EXCERPTED TEXT
########

The Supreme Court recently issued its judgment in Prest v Petrodel Resources Limited, following an appeal from the Court of Appeal. In doing so, the Supreme Court ordered a divorced husband, Michael Prest, to transfer to his former wife, Yasmin Prest, properties held by companies owned and controlled by him, as part of a £17.5 million divorce award. The leading judgment was given by Lord Sumption.
Although the case revolved around a dispute concerning financial provision on divorce, the decision has potentially wider implications.
The Supreme Court had to consider whether it is open to the court, in ancillary relief proceedings, to treat the assets of a company of which a spouse is sole controller as being assets to which that spouse is 'entitled' for the purposes of the Matrimonial Causes Act 1973.
The doctrine of the corporate veil holds that a company is a separate and independent legal person that is distinct in law from its members. The concept is central to the existence of a corporate body. The court may 'pierce the corporate veil' only when it deems it appropriate and absolutely necessary to look behind the status of the company as a separate legal entity, distinct from its shareholders. In so doing, the court will consider which individuals, as shareholders, direct and control the activities of the company.

########

WORK TASK A
Answer these from the Prest v Petrodel summary:
(i) Who gave the leading judgment?
(ii) For the purposes of which Act did the court consider what a spouse is "entitled" to?
(iii) According to the doctrine of the corporate veil, what is a company?
WORK TASK B
Reproduce the part of the Prest v Petrodel summary starting at "The Supreme Court recently" and ending at "Causes Act 1973.".
The material after this point comes from a separate source, unrelated to the Prest v Petrodel summary.

DATA SEGMENT
########

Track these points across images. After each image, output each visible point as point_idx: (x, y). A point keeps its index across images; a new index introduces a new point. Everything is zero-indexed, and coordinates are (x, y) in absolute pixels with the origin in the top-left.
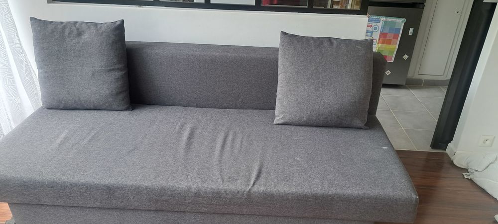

########

ANSWER BOX A
(i) Lord Sumption
(ii) The Matrimonial Causes Act 1973
(iii) A separate and independent legal person that is distinct in law from its members

ANSWER BOX B
The Supreme Court recently issued its judgment in Prest v Petrodel Resources Limited, following an appeal from the Court of Appeal. In doing so, the Supreme Court ordered a divorced husband, Michael Prest, to transfer to his former wife, Yasmin Prest, properties held by companies owned and controlled by him, as part of a £17.5 million divorce award. The leading judgment was given by Lord Sumption.
Although the case revolved around a dispute concerning financial provision on divorce, the decision has potentially wider implications.
The Supreme Court had to consider whether it is open to the court, in ancillary relief proceedings, to treat the assets of a company of which a spouse is sole controller as being assets to which that spouse is 'entitled' for the purposes of the Matrimonial Causes Act 1973.